Ho capito che, nonostante tutto, la gente continua ad amare il ciclismo. E lo ama soprattutto quando noi corridori facciamo più fatica, quando sputiamo l’anima, quando sembriamo crepare da un momento all’altro, forse perché sperano di ereditare qualcosa, magari la bici. Io credo che il ciclismo, soprattutto in quelle tappe lì d’alta montagna, sia una specie di duello al sole fra l’uomo e il corridore: il corridore spara all’uomo, cioè a se stesso, e prosegue fino all’arrivo. È per questo che si arriva morti.
Adesso scappo. E domani sarò a casa. Stessa spiaggia, stesso mare. Ciao a tutti.
Michele
[Il diario del gregario]
L’ho letto che già non c’eri più, quel libricino con la copertina rosa perché parla del Giro d’Italia. Ma lì dentro ci sei, tutto intero, e so che se voglio pensarti ridendo devo mettermi lì, tra quelle pagine. In caso contrario scusa, Michele, ma mi diventano gli occhi lucidi e non posso farci niente.
So bene che non sei l’unico ad essersene andato in un frullo d’ali, eppure il volo che hai spiccato all’improvviso ci ha spaccato il cuore. E ci si spezza ancora la voce, a parlare di te. Ci viene giusto un po’ più facile scrivere, perché queste sono parole che tengono finalmente fermi, insieme, pensieri e memoria. Sì, perché ormai sono solo i ricordi che rimangono a tenerci compagnia, con la forma inconfondibile del tuo sorriso.
Me lo ricordo bene, sai?

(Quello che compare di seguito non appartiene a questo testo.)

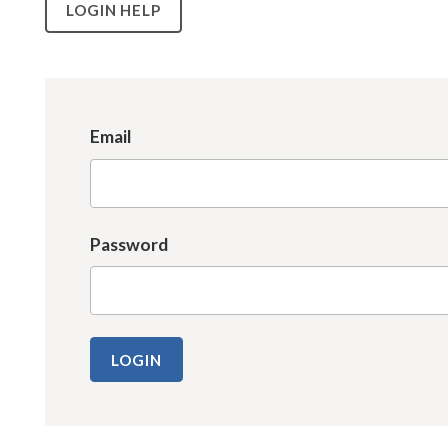
LOGIN HELP
Email
Password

Era un giorno umido di settembre, in quell’aria perfettamente autunnale che conosco bene perché è quella di casa mia. Partiva da qui, la Tre Valli, e io respiravo ciclismo con felicità inconsapevole, senza aver ancora capito davvero quanto potesse contare. Praticamente non sapevo chi fossi e, se non fosse stato per la mia migliore amica, non avrei avuto nulla di te da conservare.
Sono solo briciole, è vero. Ma, come in certe favole, sono le briciole a indicarci la via.
Anche il tuo modo di correre era creare un sentiero di briciole, indispensabili. Prima le hai seguite, per imparare, poi sei stato tu a lasciarle a terra per chi doveva partire dopo di te, senza risparmiare né fiato né energia. Senza risparmiare la vita.
Credevi, scherzando, che volessimo ereditare la tua bici. (Guarda le parole chiuse in un diario, come possono ricevere nuovo senso dopo anni.) No, lei no, tranquillo, ma la tua forza e la tua leggerezza sì, le vorremmo un po’ anche noi. Anche perché, di sicuro, col tuo occhio da aquila ci vedi e sai che facciamo ancora fatica a trovarle, quando ci spunti tra i pensieri.
Come siamo cocciuti, hai ragione, Michè. Tu vorresti vederci ridere come facevi sempre, mentre stiamo con lo sguardo per aria a cercarti tra le nuvole o in un battito d’ali.
Ti prometto che ci riusciremo, che ci riuscirò anche senza aprire quel diario e leggere le tue battute, segno di quell’anima leggera da giullare che ti portavi addosso.
Ti prometto che succederà, Michele. Dacci solo ancora un po’ di tempo.
Poi vedremo un’aquila volare e, finalmente, sorrideremo.